> Pixel coordinate listings:

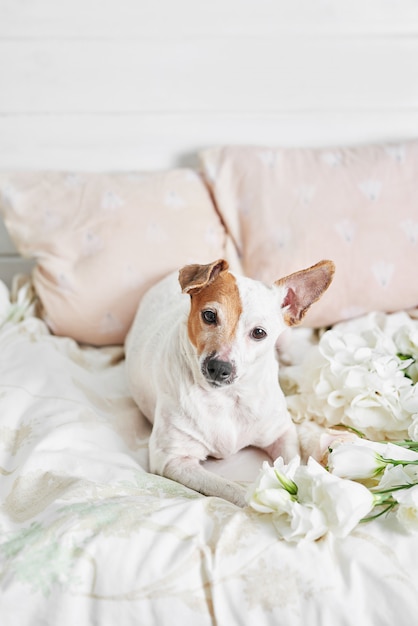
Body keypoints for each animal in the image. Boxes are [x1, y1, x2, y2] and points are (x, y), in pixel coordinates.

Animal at [125, 256, 334, 504]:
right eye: (209, 315)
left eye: (259, 333)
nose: (219, 368)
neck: (227, 397)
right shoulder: (172, 459)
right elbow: (232, 489)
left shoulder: (282, 434)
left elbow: (293, 465)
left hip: (286, 341)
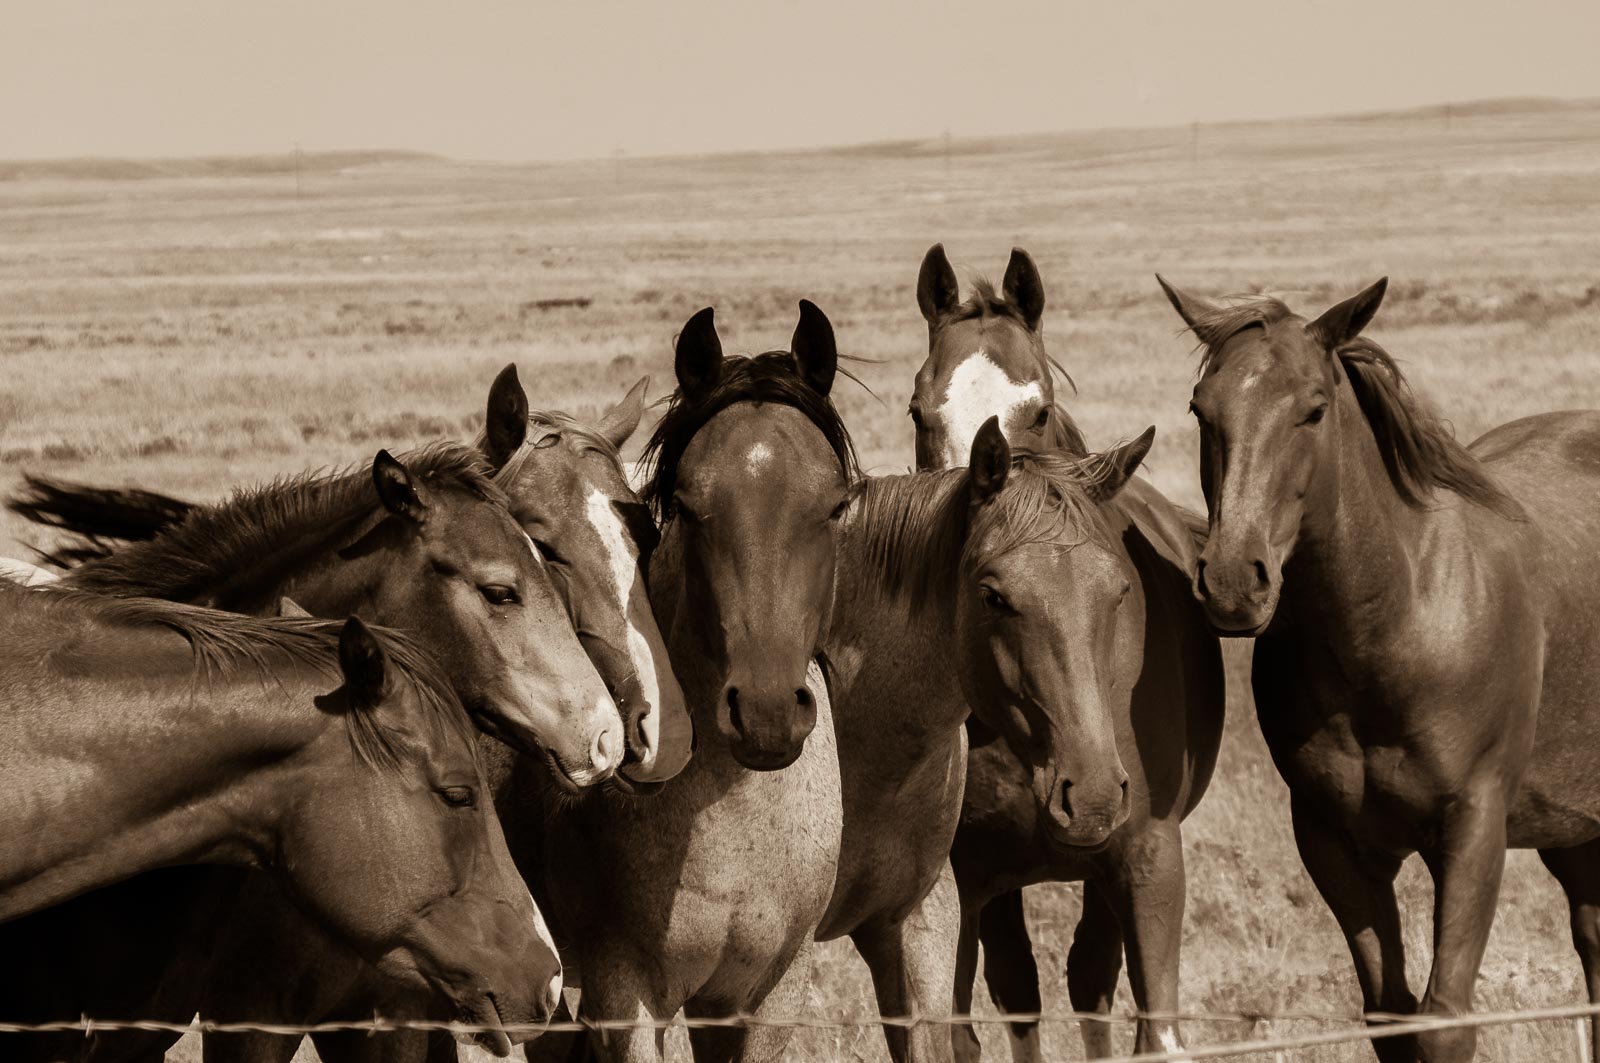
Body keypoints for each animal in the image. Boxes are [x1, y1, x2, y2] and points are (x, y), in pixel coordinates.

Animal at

> What to work on: Omitting all pictures, copy the preceding entries without any alteration.

> Task result:
Body keypoints for each animal in the image. Boxes are [x1, y1, x2, y2] and points are (x, y), in pixel coordinates.

Animal at [125, 256, 334, 504]:
right eye: (209, 315)
left eye: (259, 333)
nose: (219, 368)
neck: (227, 397)
right shoulder: (172, 459)
right elbow: (232, 489)
left shoulder: (282, 434)
left elbow: (293, 465)
left hip: (286, 341)
Body keypoints for each animal in the image. Boxes are [x1, y1, x2, y2] and points are (x, y), in pixel coordinates.

Animal at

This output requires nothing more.